Local store has this big prop... Looks to be foam board, PVC frame, garden borders...anyone see a how to on this? It is about budget Bucky scale.


----------



## Wyatt Furr (Jun 5, 2006)

what local store?????
I've gotta check this out


----------



## kendallizm (Feb 16, 2008)

*pirate ship prop*

I want one!


----------



## tonguesandwich (Oct 13, 2006)

The Halloween store on tenya and lakemead... by the kids pizza place.


----------



## DeathTouch (Sep 6, 2005)

One man's local store is another man's vacation trip.


----------



## skeletonowl (Aug 8, 2006)

That's pretty neat! Do you know the name of the store? The company?


----------



## buckaneerbabe (Jun 5, 2007)

Tonguesandwich, If you get more pics we should be able to figure it out. It looks pretty simple to build, I think all the detail work is whats makes it look hard. It looks like it has a store bought tombstone and some decorative molding on it, maybe some thin balsa wood for the window trim. Heck, I want some of those barrels too!


----------



## GothicCandle (Mar 26, 2007)

we had a pirate ship in the store i worked in, but it wasn't nearly as cool as that!!!!


----------



## turtle2778 (Jul 9, 2006)

yes yes, get some more pictures.


----------



## scareme (Aug 29, 2006)

Looks cool, but I'd need alot more storage than I have now. lol


----------



## tonguesandwich (Oct 13, 2006)

I can't get down there until after the Haunt show.... going to Hawaii, then I will be living at the show!

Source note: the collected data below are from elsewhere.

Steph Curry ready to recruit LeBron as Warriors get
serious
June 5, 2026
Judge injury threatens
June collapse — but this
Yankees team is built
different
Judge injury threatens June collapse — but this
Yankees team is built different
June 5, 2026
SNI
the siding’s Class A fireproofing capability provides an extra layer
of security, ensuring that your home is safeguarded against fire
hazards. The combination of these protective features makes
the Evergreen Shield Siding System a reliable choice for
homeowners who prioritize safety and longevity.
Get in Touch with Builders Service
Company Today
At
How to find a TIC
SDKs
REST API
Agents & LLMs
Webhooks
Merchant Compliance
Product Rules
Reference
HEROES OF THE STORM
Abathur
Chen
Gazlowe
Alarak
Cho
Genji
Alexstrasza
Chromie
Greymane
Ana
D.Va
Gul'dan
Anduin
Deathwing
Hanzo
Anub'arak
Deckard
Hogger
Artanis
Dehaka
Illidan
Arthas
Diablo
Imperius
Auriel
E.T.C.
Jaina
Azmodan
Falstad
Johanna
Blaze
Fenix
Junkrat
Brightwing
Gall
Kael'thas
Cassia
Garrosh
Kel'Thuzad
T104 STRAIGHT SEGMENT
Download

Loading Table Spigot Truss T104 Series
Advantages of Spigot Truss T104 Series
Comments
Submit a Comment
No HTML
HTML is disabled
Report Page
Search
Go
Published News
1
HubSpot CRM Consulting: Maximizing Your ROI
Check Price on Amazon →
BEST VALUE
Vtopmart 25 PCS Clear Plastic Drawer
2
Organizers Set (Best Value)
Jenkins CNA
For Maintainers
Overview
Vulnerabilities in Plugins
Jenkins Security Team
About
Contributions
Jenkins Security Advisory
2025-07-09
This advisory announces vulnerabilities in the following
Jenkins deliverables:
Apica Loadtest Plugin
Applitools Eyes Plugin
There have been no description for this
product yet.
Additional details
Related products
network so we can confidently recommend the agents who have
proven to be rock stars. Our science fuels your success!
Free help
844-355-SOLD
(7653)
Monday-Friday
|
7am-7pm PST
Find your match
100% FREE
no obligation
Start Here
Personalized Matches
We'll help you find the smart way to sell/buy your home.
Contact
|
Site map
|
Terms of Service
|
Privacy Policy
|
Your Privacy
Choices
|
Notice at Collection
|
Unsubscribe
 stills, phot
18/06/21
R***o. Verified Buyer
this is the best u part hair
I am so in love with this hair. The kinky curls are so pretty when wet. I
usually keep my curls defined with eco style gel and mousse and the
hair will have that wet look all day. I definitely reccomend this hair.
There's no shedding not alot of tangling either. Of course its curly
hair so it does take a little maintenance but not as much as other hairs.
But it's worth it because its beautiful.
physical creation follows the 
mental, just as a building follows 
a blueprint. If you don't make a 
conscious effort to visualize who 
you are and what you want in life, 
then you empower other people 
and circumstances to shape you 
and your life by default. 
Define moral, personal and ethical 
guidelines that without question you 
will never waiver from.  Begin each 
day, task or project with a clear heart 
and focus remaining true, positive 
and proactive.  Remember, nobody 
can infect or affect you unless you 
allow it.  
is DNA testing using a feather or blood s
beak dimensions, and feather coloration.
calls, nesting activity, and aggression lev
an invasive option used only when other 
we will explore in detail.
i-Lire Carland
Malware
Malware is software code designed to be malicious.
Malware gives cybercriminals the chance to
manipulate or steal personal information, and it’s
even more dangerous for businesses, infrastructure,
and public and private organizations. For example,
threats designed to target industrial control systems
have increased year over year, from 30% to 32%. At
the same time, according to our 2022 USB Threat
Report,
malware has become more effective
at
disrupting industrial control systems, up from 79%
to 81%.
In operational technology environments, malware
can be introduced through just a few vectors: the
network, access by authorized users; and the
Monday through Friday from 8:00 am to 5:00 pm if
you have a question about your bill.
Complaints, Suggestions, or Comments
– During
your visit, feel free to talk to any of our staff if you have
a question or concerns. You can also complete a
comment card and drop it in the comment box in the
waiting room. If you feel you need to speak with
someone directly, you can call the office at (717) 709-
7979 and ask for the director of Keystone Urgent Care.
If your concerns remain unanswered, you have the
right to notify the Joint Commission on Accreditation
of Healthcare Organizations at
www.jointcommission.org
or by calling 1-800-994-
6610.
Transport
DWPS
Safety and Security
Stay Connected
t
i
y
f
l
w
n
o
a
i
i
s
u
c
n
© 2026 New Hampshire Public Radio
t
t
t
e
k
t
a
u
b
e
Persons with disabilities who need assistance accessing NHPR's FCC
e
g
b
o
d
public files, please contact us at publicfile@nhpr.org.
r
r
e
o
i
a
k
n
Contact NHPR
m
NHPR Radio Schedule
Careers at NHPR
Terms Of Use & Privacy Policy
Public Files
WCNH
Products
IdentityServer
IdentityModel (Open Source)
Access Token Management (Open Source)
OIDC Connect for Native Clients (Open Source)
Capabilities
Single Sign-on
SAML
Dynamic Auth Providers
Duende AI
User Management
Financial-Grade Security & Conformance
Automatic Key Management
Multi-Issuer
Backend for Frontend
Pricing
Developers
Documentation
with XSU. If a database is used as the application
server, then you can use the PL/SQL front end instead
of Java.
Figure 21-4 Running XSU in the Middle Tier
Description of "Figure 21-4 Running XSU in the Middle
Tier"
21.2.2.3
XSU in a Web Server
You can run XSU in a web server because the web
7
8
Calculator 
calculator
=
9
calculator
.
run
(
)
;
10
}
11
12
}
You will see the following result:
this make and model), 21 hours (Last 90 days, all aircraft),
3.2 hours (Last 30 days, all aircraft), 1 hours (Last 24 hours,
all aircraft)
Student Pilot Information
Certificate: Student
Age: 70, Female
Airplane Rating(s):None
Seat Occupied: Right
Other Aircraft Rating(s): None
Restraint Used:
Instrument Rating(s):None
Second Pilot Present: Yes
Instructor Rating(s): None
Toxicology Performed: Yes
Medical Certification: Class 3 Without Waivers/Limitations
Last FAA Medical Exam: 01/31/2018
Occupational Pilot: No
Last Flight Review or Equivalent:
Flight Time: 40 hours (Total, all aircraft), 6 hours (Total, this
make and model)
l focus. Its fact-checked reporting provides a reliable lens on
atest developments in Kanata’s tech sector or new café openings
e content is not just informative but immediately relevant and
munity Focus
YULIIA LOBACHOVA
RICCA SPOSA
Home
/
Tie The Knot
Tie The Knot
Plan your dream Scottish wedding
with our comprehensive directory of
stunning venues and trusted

I think Wyatt is going down to check it out....


----------



## tonguesandwich (Oct 13, 2006)

All the hard lines are PVC...they have been heated and curved. The bottom ribs are just strips of foam layered on top of a solid piece. The lights are yard lights. The black on the back window (garden borders) is a black scrim on the inside. Tombstone on Back. 
Looks like the foam board is on the inside of the frame. It looks like it is a complete hardware store piece...except for the tombstone and there looks like a few decorative pieces from Michaels.

This is much bigger than than photo looks....


----------



## buckaneerbabe (Jun 5, 2007)

Well, after your trip (jealous) and Transworld I'd love to see someone here built that baby. That is the most detailed ship I've seen. I've stayed away from having a ship myself due to storage and transportation issues but would absolutely love to build one or see one built in person.


----------